Impasse on Human Rights
IF NO ACTION is taken, a pitiful parody of an international human rights commission will convene in Geneva in March under the auspices of the United Nations. Among the 53 delegates who will judge abuses of freedom around the world will be representatives of Zimbabwe, Sudan, China, Cuba, Egypt, Saudi Arabia, Nepal and Russia -- the very states that should be at the top of the commission's list for examination. As Secretary General Kofi Annan acknowledged a year ago, the world's most conspicuous abusers of human rights have pushed their way onto the panel to prevent it from acting effectively in their cases; in so doing, they have turned what was once one of the more worthy U.N. institutions into its greatest disgrace. Mr. Annan's attempt to end this travesty while preserving a U.N. human rights body is bogged down in a predictable impasse between democratic and autocratic states. At the least, they should be able to agree that the present commission will not meet in March, or ever again.
Mr. Annan proposed to replace the human rights commission with a council that would be smaller, more effective and harder for chronic human rights abusers to join. A draft resolution to create the new body, issued by a working group in December, has some positive features, including a commitment to meetings throughout the year by the new council, instead of the current system of one annual session. But almost every important detail of the organization remains in dispute. Western democracies and human rights groups want to reduce the number of members to 30, require that they be elected by a two-thirds vote of the General Assembly and hold sessions at least four times a year for 10 weeks. The dictators' lobby wants more members, a lower threshold for getting on the commission, fewer meetings and a requirement that any resolution about a country be adopted by a two-thirds vote.
Who argues for the autocrats? Among their advocates are Egypt and Pakistan, two U.S. allies that rank among the world's leading recipients of U.S. government aid. Both regimes are headed by generals who claim they are steering their countries toward democracy; if that's true, they should have little to fear from a reinvigorated U.N. Human Rights Commission. Several Caribbean countries have also resisted the proposals of the democratic states; they, too, should have no reason to oppose a strong human rights commission, unless it is on behalf of their new financial benefactor, Venezuelan President Hugo Chavez. None of these states would be likely to insist on thwarting the
new council if they believed it would do significant harm to their relations with the Bush administration.

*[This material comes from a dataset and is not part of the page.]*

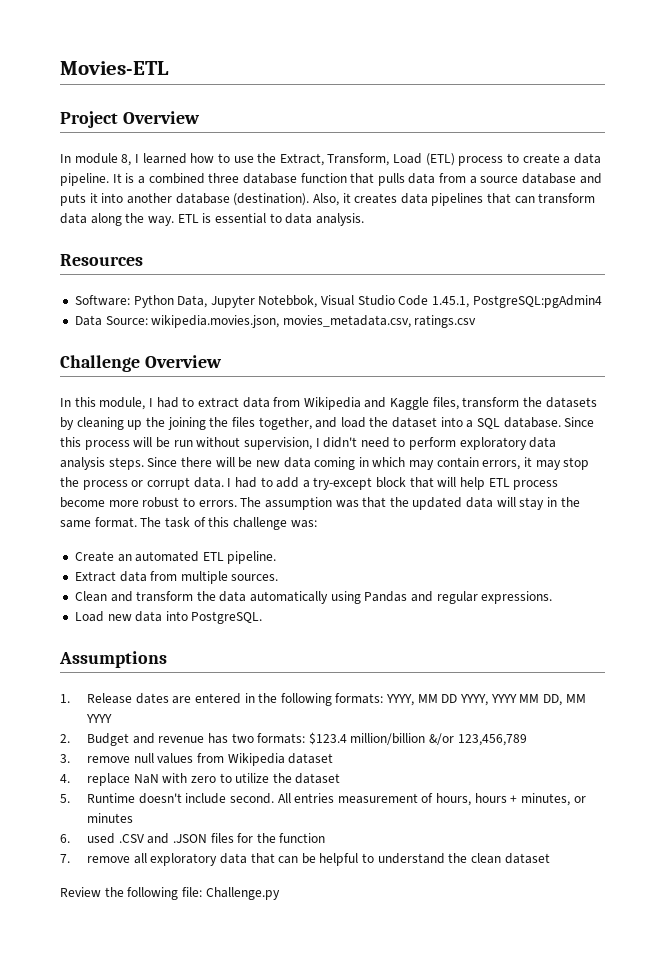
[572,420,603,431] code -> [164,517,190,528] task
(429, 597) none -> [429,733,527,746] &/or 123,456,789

The administration's support for the reform, however, has been lukewarm. Until recently it delegated the negotiations to junior officials; when John R. Bolton, U.S. ambassador to the United Nations, finally intervened early this year, it was to make the unhelpful demand that all permanent members of the Security Council be granted seats automatically. This would ensure a place for the United States but also for Russia and China. The administration has since softened this position, but it will need to make other concessions if the most important reforms are to be pushed through -- and it will have to put more pressure on Egypt, Pakistan and other allies. If the new council cannot be agreed on by March, the United States should insist that the current commission nevertheless be abolished. Better that the United Nations have no human rights body at all than a mockery of one.